受付は来訪者の対応を行う仕事です。ただ受付カウンターで来訪者とやりとりを行うだけでなく、応接室にご案内したりお茶出しをすることもあるため、受付対応に関するビジネスマナーは知っておく必要があります。
今回は、そんな受付対応の一連の流れやマナーについて解説します。
来訪者の受付対応は、
①事前準備
②来訪者の受付
③応接室にご案内
④お茶出し
⑤お見送り
が一連の流れとなります。受付カウンターで来訪者の対応をした後、応接室にご案内する必要がある場合、事前準備からお見送りまでの業務を受付が行います。
所作や立ち居振る舞いにも気を配り、正しいビジネスマナーが求められるでしょう。
事前準備は来訪者をお迎えするために、欠かせない大切な業務です。まずは、来訪者の名前や企業名、人数、日時、目的などを正しく把握しておきましょう。
次に、応接室や会議室の掃除や片付けを行なったり、テーブルや椅子を人数分用意しておきます。必要な書類や備品があれば、それらも忘れずに準備しておきましょう。空調や照明なども、正常に使用できる状態であるかをチェックすることも大切です。
衛生面の配慮としては、換気をしたりアルコール消毒を準備しておき、来訪者が安心して利用できる空間作りを意識する必要があります。
来訪者がいらっしゃった時は、目を見て笑顔であいさつをします。「いらっしゃいませ」「おはようございます」と声をかけてから、来訪者のアポの確認をしましょう。アポの確認がとれたら「お待ちしておりました」と伝え、受付の手続きを済ました後、ご案内を行います。
アポがない場合は、来訪者の名前や用件を聞き、「確認いたしますので、少々お待ちください」と来訪者に伝えてから、担当者に確認をします。取り次ぎを行わない場合は、「大変恐れ入りますが、お約束がない方との取り次ぎはできかねます。事前にお約束をした上で、改めてお越しください」と丁寧にお断りするようにしましょう。
行き先を告げて、来訪者の2〜3歩斜め前に立って、歩調を合わせることを意識してご案内します。エレベーターを使用する際は、先に乗って「開く」ボタンを押して来訪者に入ってもらいます。
エレベーターに人が乗っている場合は、先に来訪者に入ってもらうように促しましょう。
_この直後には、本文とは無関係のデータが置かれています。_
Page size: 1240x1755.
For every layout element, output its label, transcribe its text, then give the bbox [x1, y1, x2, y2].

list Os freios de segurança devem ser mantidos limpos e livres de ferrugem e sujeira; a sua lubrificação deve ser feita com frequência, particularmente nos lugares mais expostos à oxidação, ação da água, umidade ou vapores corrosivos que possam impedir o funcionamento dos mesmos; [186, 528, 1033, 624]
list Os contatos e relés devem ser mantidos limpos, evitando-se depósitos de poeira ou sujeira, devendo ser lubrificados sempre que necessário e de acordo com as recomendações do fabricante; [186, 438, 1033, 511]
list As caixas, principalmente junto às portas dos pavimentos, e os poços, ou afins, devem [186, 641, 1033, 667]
降りる時は、「開く」ボタンを押して、先に来訪者に降りてもらいます。
入室する時は、ノックをしてから部屋に入ります。押して開けるドアの場合は案内する方が先に入り、引いて開けるドアの場合は来訪者に先に入ってもらうようにしましょう。
部屋に入ったら、上座に来訪者を案内して「おかけになってお待ちください」と声をかけて座ってもらいます。
来訪者の案内を終えたら、担当者に連絡をして、お茶出しの準備に取りかかります。お茶だしをする人数分の茶碗を用意して、お茶を淹れます。だいたい7〜8分目まで注ぐようにしましょう。
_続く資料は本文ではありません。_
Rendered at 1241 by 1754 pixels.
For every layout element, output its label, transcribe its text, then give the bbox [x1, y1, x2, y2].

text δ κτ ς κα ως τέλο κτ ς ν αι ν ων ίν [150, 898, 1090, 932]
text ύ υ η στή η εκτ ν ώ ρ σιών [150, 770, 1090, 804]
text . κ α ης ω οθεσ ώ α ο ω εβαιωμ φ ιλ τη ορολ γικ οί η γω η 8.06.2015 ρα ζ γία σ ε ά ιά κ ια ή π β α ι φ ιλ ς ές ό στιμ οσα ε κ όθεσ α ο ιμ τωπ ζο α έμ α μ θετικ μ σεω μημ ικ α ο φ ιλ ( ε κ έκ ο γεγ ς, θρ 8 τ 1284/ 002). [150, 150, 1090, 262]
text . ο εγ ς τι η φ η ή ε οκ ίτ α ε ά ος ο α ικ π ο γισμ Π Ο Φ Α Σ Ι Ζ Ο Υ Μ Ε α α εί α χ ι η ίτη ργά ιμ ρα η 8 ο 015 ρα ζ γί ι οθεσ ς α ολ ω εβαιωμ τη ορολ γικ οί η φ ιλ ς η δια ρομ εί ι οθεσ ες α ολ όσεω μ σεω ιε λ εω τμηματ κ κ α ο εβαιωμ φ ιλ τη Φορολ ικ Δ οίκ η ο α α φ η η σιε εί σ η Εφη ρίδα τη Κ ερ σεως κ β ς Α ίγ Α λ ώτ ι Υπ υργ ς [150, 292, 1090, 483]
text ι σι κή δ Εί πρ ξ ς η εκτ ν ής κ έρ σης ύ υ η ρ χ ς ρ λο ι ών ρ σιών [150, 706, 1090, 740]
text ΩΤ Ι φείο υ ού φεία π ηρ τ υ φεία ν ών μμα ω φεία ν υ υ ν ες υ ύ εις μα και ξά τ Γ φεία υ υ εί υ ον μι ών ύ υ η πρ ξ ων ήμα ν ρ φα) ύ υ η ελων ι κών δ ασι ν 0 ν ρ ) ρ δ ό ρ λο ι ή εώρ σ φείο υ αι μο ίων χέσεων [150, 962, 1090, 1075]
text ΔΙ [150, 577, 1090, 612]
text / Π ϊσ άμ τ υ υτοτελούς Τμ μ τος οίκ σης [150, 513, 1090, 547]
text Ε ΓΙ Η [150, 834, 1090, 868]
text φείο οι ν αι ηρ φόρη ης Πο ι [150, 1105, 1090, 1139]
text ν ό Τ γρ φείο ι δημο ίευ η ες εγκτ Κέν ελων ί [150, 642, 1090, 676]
運ぶ時は、お盆の上に茶碗と茶托を乗せて慎重に運びます。入室する際はノックをして、「失礼します」と言ってから入るようにしましょう。
お茶を出す時は、テーブルの上にお盆を置き、茶托の上に茶碗をセットしてから、来訪者(上座)から出します。基本的には右側から出して右側に置くことがマナーとされていますが、その時の状況に応じて臨機応変に対応します。「こちらから失礼します」とお声がけすると良いでしょう。
商談や会議が長引く場合、1時間〜1時間半を目安に新しいお茶に取り替える必要があります。もし、コーヒーや紅茶などの別の飲み物を出せる場合は、希望を聞くのも良いでしょう。
エレベーターの前までお見送りをする際は、エレベーターの上下ボタンを押し、エレベーターが来るのを待ちます。
エレベーターが到着してドアが開いたら、「本日はご足労いただきありがとうございました」「本日はお忙しい中、ありがとうございました」とお礼を伝えてから一礼をし、お見送りをします。ドアが閉まるまでは、お辞儀をしたままの状態をキープしましょう。
玄関までお見送りをする場合は、来訪者を玄関まで案内し、立ち止まってお礼のあいさつをします。お見送りをしてすぐに戻るのではなく、来訪者の姿が見えなくなるまで見送るのがマナーです。
来訪者が車で来ていた場合は、車までお見送りをします。お礼のあいさつをして、来訪者が車に乗ったあとお辞儀をして、車が見えなくなるまで気を抜かずにお見送りをしましょう。
受付の対応は、細やかな配慮やおもてなしの気持ちをもつことが大切です。受付カウンターで対応する以外にも、ご案内やお茶出し、お見送りまでの業務を担当することも多いため、失礼のないように丁寧に対応できるようにしておきましょう。